The CEO who led the retail overhaul of Bed Bath and Beyond has left the company.
An important part of the strategy was widening the aisles and reducing the number of products on display.
In a store in Rochester, New York, we saw less varied merchandise and a more organized look.
Bed, bath and more announced on Wednesday that CEO Mark Tritton stepped down, just months after reaching an agreement with Chewy founder and activist investor Ryan Cohen to appoint three new independent directors to its board of directors. Cohen’s firm RC Ventures owns a 9.8% stake in Bed Bath and Beyond.
“Our company and board of directors have always been committed to evaluating all options to maximize long-term shareholder value, and we look forward to integrating the ideas of our new directors to drive our ongoing transformation,” said Tritton in a pronunciation at the time.
Earlier, Bed Bath & Beyond announced it would be updating its stores to achieve a less “messy” shopping experience — a strategy Tritton championed. In February, Insider visited one of the chain’s stores in Rochester, New York to get a better idea of the company’s new layout.
Bed Bath and Beyond is a huge homewares store that customers rely on for everything from wedding registries to dorm room decor.
The chain received a huge boost early in the pandemic as homebound Americans focused on home improvement.
In March 2020, Bed Bath and Beyond made “the biggest change to its product range in a generation”.
CEO Mark Tritton made it his mission to reduce inventory and clear out stores.

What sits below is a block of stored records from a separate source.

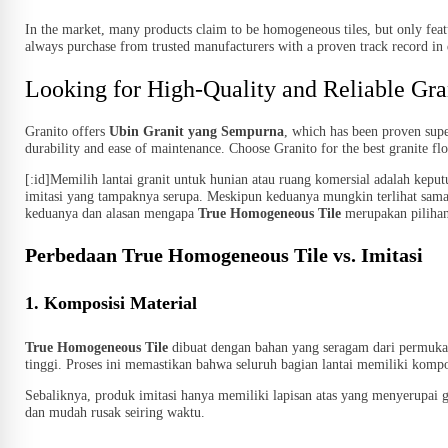
In the market, many products claim to be homogeneous tiles, but only featur
always purchase from trusted manufacturers with a proven track record in 
Looking for High-Quality and Reliable Gra
Granito offers
Ubin Granit yang Sempurna
, which has been proven super
durability and ease of maintenance. Choose Granito for the best granite fl
[:id]
Memilih lantai granit untuk hunian atau ruang komersial adalah kepu
imitasi yang tampaknya serupa. Meskipun keduanya mungkin terlihat sama,
keduanya dan alasan mengapa
True Homogeneous Tile
merupakan pilihan
Perbedaan True Homogeneous Tile vs. Imitasi
1. Komposisi Material
True Homogeneous Tile
dibuat dengan bahan yang seragam dari permukaan 
tinggi. Proses ini memastikan bahwa seluruh bagian lantai memiliki komp
Sebaliknya, produk imitasi hanya memiliki lapisan atas yang menyerupai g
dan mudah rusak seiring waktu.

Selling too many variants of a single item leads to “purchase paralysis,” Tritton told The Wall Street Journal.
The chain planned to spend up to $400 million on store remodeling and other upgrades, including wider aisles to better show off the merchandise the chain chose to stock.
The plan also included minimizing and organizing merchandise so that items were no longer stacked to the ceiling.
The location I visited in Rochester, New York was not as plain as images of the New York City flagship store.
Still, the giant store seemed more organized, with a smaller inventory than my previous visits over the years.
Most of the shelves were stocked, but the variety of merchandise seemed less varied.
For example, there were only two types of air fryers on display, but the display itself was still huge, reaching almost to the ceiling.
However, the airfryers were an exception and most of the displays I saw no longer extend that high.
The whole store felt a bit more open, with more space between the aisles and displays.
The venue was usually well stocked during my visit, but I did notice some empty shelves.
Minimizing inventory and launching private label brands contributed to some of the challenges in the chain’s supply chain, The Wall Street Journal reported.
That became a pain point for the chain over the holiday season, when the top 200 best-selling items were in short supply, leading to a $100 million loss in sales.
Empty shelves seemed to be mostly limited to household items, not appliances.
The empty shelves were a bit shocking unlike how the rest of the store was organized.
The small clearing area near the tills was the most cluttered part of the store.
It was also the busiest area, showing that at least some customers may not mind the disorder the store was once known for.
The register looked the same as always, with a cluttered selection of chargers, trinkets and other seemingly random items at the register.
This location also didn’t have the self-checkout counters the chain planned to add, just the same snack assortments and checkout counters.